The changing market has meant that lithium is now a very profitable mineral. The price has increased consistently over the last few years, with the price paid for a lithium carbonate contract increasing by 50% between 2014 and 2016. This is predominantly due to its use in Li-ion batteries, ensuring it is no longer a curiosity but, as Goldman Sachs put it, “the new gasoline”.
Lithium mining is also beginning to move away from the monopoly of the Lithium Triangle, consisting of Chile, Argentina and Bolivia. For years, this triangle has dominated lithium production, holding 54% of the world’s resources within easily extractable brines in the Atacama Desert and the Salar de Uyuni. While there is no doubt that production from these regions will still play a major role in the lithium market, internal challenges and quickly increasing demand has opened up the market to the rest of the world.
“I think lithium mining in Chile is going to get much, much, much more difficult,” says Wrathall, as “Chileans have just put a 40% royalty on any new lithium projects. The Chilean Government is increasingly concerned about the amount of water that goes to waste in those evaporation ponds and they are also concerned about the environmental destruction of the Atacama Desert.”
Exploration: Pinning down new lithium resources
Currently, Cornish Lithium is still an exploration project and it expected to be at least five years before production can start. For now, data is being collated in order to build a map and help the company choose the best drilling sites. Further geophysical surveys and sampling will take place where possible, before the company finally applies for permits to drill in the most promising sites.
“We know the lithium’s there from historic records but we haven’t physically drilled any holes yet,” says Wrathall. “The first hole that will potentially tell us what’s down there is the one that’s going to be drilled in January.”

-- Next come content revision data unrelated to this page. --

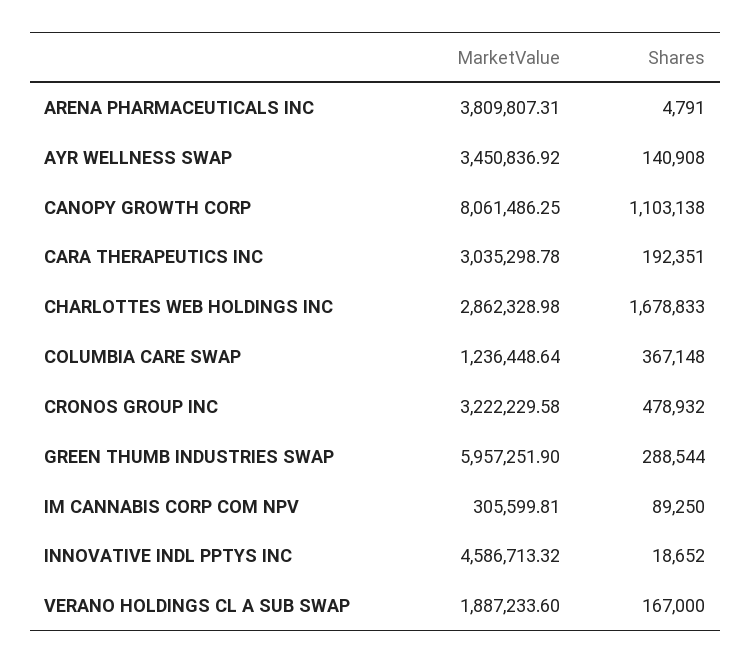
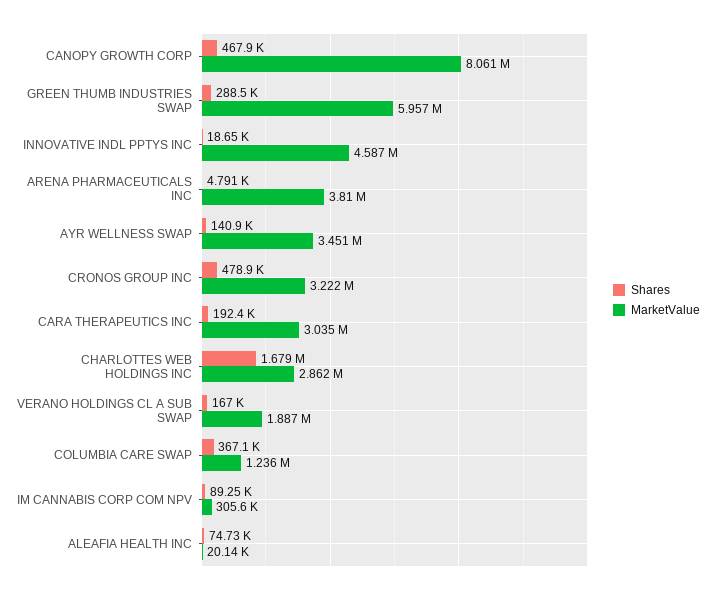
  {
    "MarketValue": {
      "ARENA PHARMACEUTICALS INC": 3809807.31,
      "AYR WELLNESS SWAP": 3450836.92,
      "CANOPY GROWTH CORP": 8061486.25,
      "CARA THERAPEUTICS INC": 3035298.78,
      "CHARLOTTES WEB HOLDINGS INC": 2862328.98,
      "COLUMBIA CARE SWAP": 1236448.64,
      "CRONOS GROUP INC": 3222229.58,
      "GREEN THUMB INDUSTRIES SWAP": 5957251.9,
      "IM CANNABIS CORP COM NPV": 305599.81,
      "INNOVATIVE INDL PPTYS INC": 4586713.32,
-     "VERANO HOLDINGS CL A SUB SWAP": 1887233.6
+     "VERANO HOLDINGS CL A SUB SWAP": 1887233.6,
+     "ALEAFIA HEALTH INC": 20140
    },
    "Shares": {
      "ARENA PHARMACEUTICALS INC": 4791,
      "AYR WELLNESS SWAP": 140908,
-     "CANOPY GROWTH CORP": 1103138,
+     "CANOPY GROWTH CORP": 467900,
      "CARA THERAPEUTICS INC": 192351,
      "CHARLOTTES WEB HOLDINGS INC": 1678833,
      "COLUMBIA CARE SWAP": 367148,
      "CRONOS GROUP INC": 478932,
      "GREEN THUMB INDUSTRIES SWAP": 288544,
      "IM CANNABIS CORP COM NPV": 89250,
      "INNOVATIVE INDL PPTYS INC": 18652,
-     "VERANO HOLDINGS CL A SUB SWAP": 167000
+     "VERANO HOLDINGS CL A SUB SWAP": 167000,
+     "ALEAFIA HEALTH INC": 74730
    }
  }

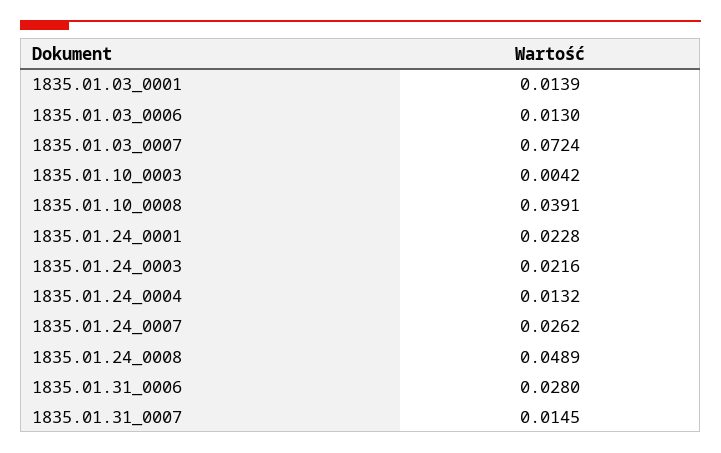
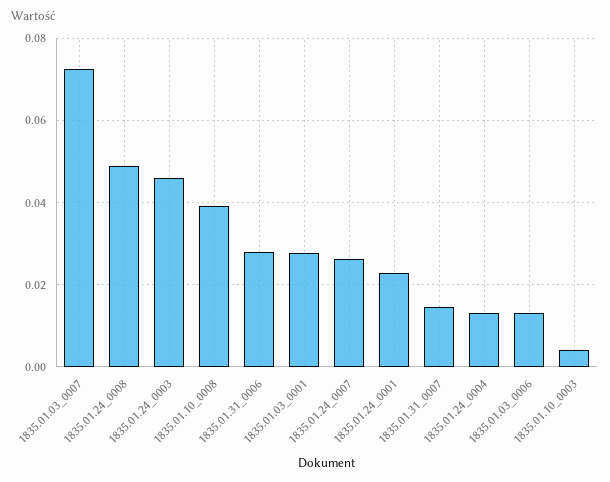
  {
-   "1835.01.03_0001": 0.0139,
+   "1835.01.03_0001": 0.028,
    "1835.01.03_0006": 0.013,
    "1835.01.03_0007": 0.0724,
    "1835.01.10_0003": 0.0042,
    "1835.01.10_0008": 0.0391,
    "1835.01.24_0001": 0.0228,
-   "1835.01.24_0003": 0.0216,
+   "1835.01.24_0003": 0.046,
    "1835.01.24_0004": 0.0132,
    "1835.01.24_0007": 0.0262,
    "1835.01.24_0008": 0.0489,
    "1835.01.31_0006": 0.028,
    "1835.01.31_0007": 0.0145
  }

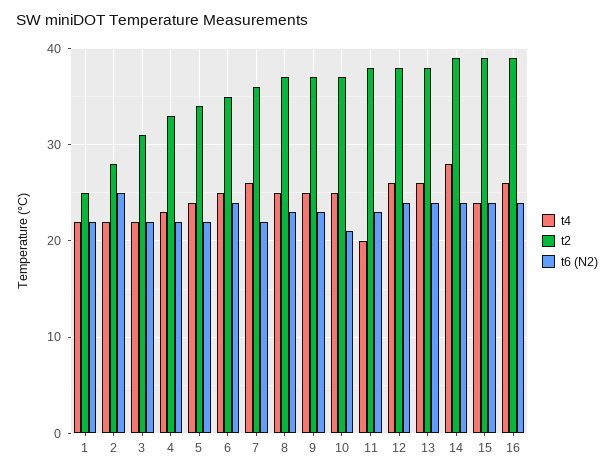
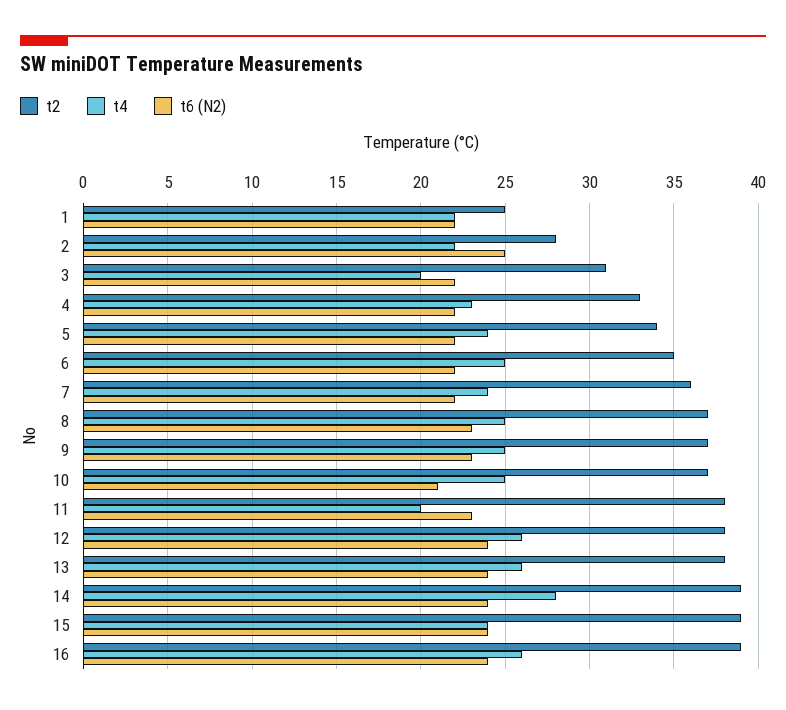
  {
    "t4": {
      "1": 22,
      "2": 22,
-     "3": 22,
+     "3": 20,
      "4": 23,
      "5": 24,
      "6": 25,
-     "7": 26,
+     "7": 24,
      "8": 25,
      "9": 25,
      "10": 25,
      "11": 20,
      "12": 26,
      "13": 26,
      "14": 28,
      "15": 24,
      "16": 26
    },
    "t2": {
      "1": 25,
      "2": 28,
      "3": 31,
      "4": 33,
      "5": 34,
      "6": 35,
      "7": 36,
      "8": 37,
      "9": 37,
      "10": 37,
      "11": 38,
      "12": 38,
      "13": 38,
      "14": 39,
      "15": 39,
      "16": 39
    },
    "t6 (N2)": {
      "1": 22,
      "2": 25,
      "3": 22,
      "4": 22,
      "5": 22,
-     "6": 24,
+     "6": 22,
      "7": 22,
      "8": 23,
      "9": 23,
      "10": 21,
      "11": 23,
      "12": 24,
      "13": 24,
      "14": 24,
      "15": 24,
      "16": 24
    }
  }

Securing investment was a big step for Cornish Lithium, and one Wrathall says was about far more than money. “We had other offers on the table for the money, but the investors are crucial to this, particularly because they understand the risk they’re taking and they give valuable input on mining and processing,” says Wrathall about the firm’s choice of investor. “Keith Liddell is a processing engineer, hydrometallurgist, and had a hugely important input on possible extraction techniques.”
Drilling the first exploration holes in 2018 will be just the beginning of a long journey for the company, and a further £4m is needed to complete exploration over the coming years.

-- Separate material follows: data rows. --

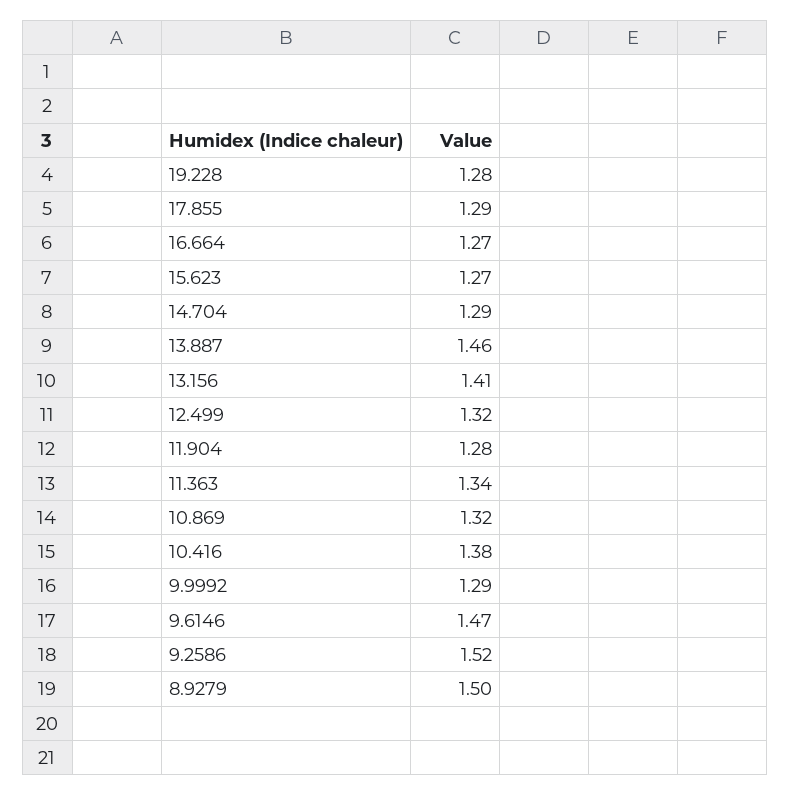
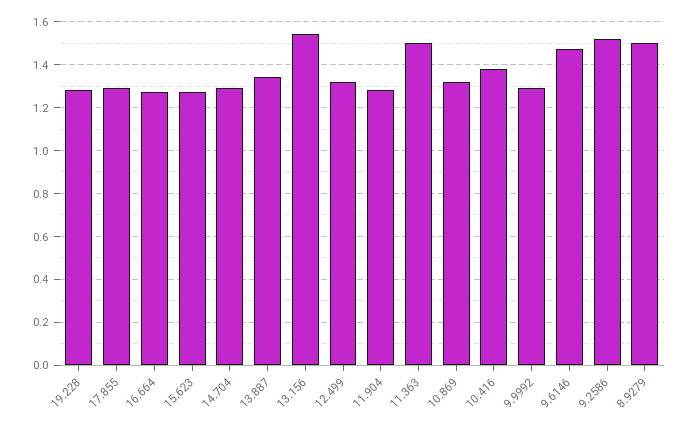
  {
    "19.228": 1.28,
    "17.855": 1.29,
    "16.664": 1.27,
    "15.623": 1.27,
    "14.704": 1.29,
-   "13.887": 1.46,
+   "13.887": 1.35,
-   "13.156": 1.41,
+   "13.156": 1.55,
    "12.499": 1.32,
    "11.904": 1.28,
-   "11.363": 1.34,
+   "11.363": 1.5,
    "10.869": 1.32,
    "10.416": 1.38,
    "9.9992": 1.29,
    "9.6146": 1.47,
    "9.2586": 1.52,
    "8.9279": 1.5
  }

Cornish Lithium is looking to collaborate with energy projects when it comes to mining. “Geothermal energy is drilling into the same structures that we’re targeting,” says Wrathall. “There’s a new geothermal project going in, starting to drill early next year, who’ve raised money from the Cornwall County Council, the European technology fund and a crowdfunding source to drill a hole 4.5km deep.
“If you can tie lithium production in with production of geothermal power going forwards, not necessarily that project but other projects, you’d have production of power and the extraction of lithium from the same water.”
This may be some way in the future, but with demand for lithium set to rise and rise, now seems the perfect time to carve out a Cornish niche.